#### Text for analysis
○ ○ ○ ○ ○ ○ ○
10.19.2004

It's getting hot in here!

Are you now thinking "So take off all your clothes"? If not, we may have some time to rest and regroup within written language, while the spoken word consumes itself around us. Is it just me or is it now impossible to use the phrase "It's getting hot in here" to mean what the words are meant to mean when they are placed in that order?

Recently, I was imprisoned in the blast furnace of an iron rod factory with some Chinese peasants by a diabolical robot programmed to behave like a cross between Gengis Khan and Jerry Springer. As I was explaining to the peasants which pieces to extract from the bag of waving-Mao watches that Mei Wei was carrying so that I could assemble a tiny karate-chopping automaton to smash through the wall of the furnace, I decided to motivate these watch dessemblers by observing -- and rightfully so -- "It's getting hot in here."

Chang Yi looks up at me sheepishly and says "So take off all your clothes." He knew it wasn't the time or place for such a joke, indeed he even knew that it wasn't a particularily original or entertaining joke at the best of times, and yet he felt compelled to go through with it. I still needed forty more 5mm springs, 6 gears and a dozen sprockets to complete my 50-armed, chopping mini-mao automaton and yet here is Fung Yu-lan exposing his -- admittedly flawless -- abdominal area. I glared at him and turned back to Chang Yi who was unsure of how to soften the leather wriststraps. Becoming frustrated I raised my voice:
"Shake it! Shake it!"
The idiot cupped the first strap in his fist and started shaking it quite vigorously. Wanting to signify that he ought to hold the end of the watch between his thumb and the tips of his index and middle finger -- I cried out in exasperation "Shake it, shake it like a polaroid picture!" The next thing I know Fung Yu-lan's -- admittedly flawless -- derriere is bouncing up and down like a paint mixer. From there on out I had to give all my instructions in Mandarin. Thank Poseidon all the Chinese pop stars have Cantonese catch phrases -- or I might not be here now sipping 57 year-old cognac as I write this post. But this is no time for me to grow misty-eyed about the tragic beauty of a particularly fine vintage. I must refrain from further mention of fine spirits in this post.
○ ○ ○ ○ ○ ○ ○
#### Records provided
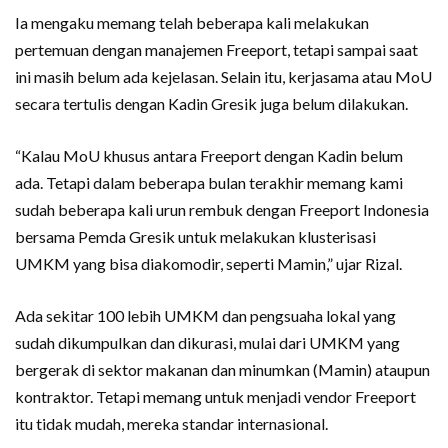
Ia mengaku memang telah beberapa kali melakukan
pertemuan dengan manajemen Freeport, tetapi sampai saat
ini masih belum ada kejelasan. Selain itu, kerjasama atau MoU
secara tertulis dengan Kadin Gresik juga belum dilakukan.
“Kalau MoU khusus antara Freeport dengan Kadin belum
ada. Tetapi dalam beberapa bulan terakhir memang kami
sudah beberapa kali urun rembuk dengan Freeport Indonesia
bersama Pemda Gresik untuk melakukan klusterisasi
UMKM yang bisa diakomodir, seperti Mamin,” ujar Rizal.
Ada sekitar 100 lebih UMKM dan pengsuaha lokal yang
sudah dikumpulkan dan dikurasi, mulai dari UMKM yang
bergerak di sektor makanan dan minumkan (Mamin) ataupun
kontraktor. Tetapi memang untuk menjadi vendor Freeport
itu tidak mudah, mereka standar internasional.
○ ○ ○ ○ ○ ○ ○
#### Task 1
Extract the passage from the blog post, from "It's getting hot in here!" up to and including "in that order?".
#### Task 2
In the blog post about the phrase "It's getting hot in here," list each part, with its quantity, that the writer still needed to complete the automaton.

#### Solution 1
It's getting hot in here!

Are you now thinking "So take off all your clothes"? If not, we may have some time to rest and regroup within written language, while the spoken word consumes itself around us. Is it just me or is it now impossible to use the phrase "It's getting hot in here" to mean what the words are meant to mean when they are placed in that order?

#### Solution 2
- forty 5mm springs
- 6 gears
- a dozen sprockets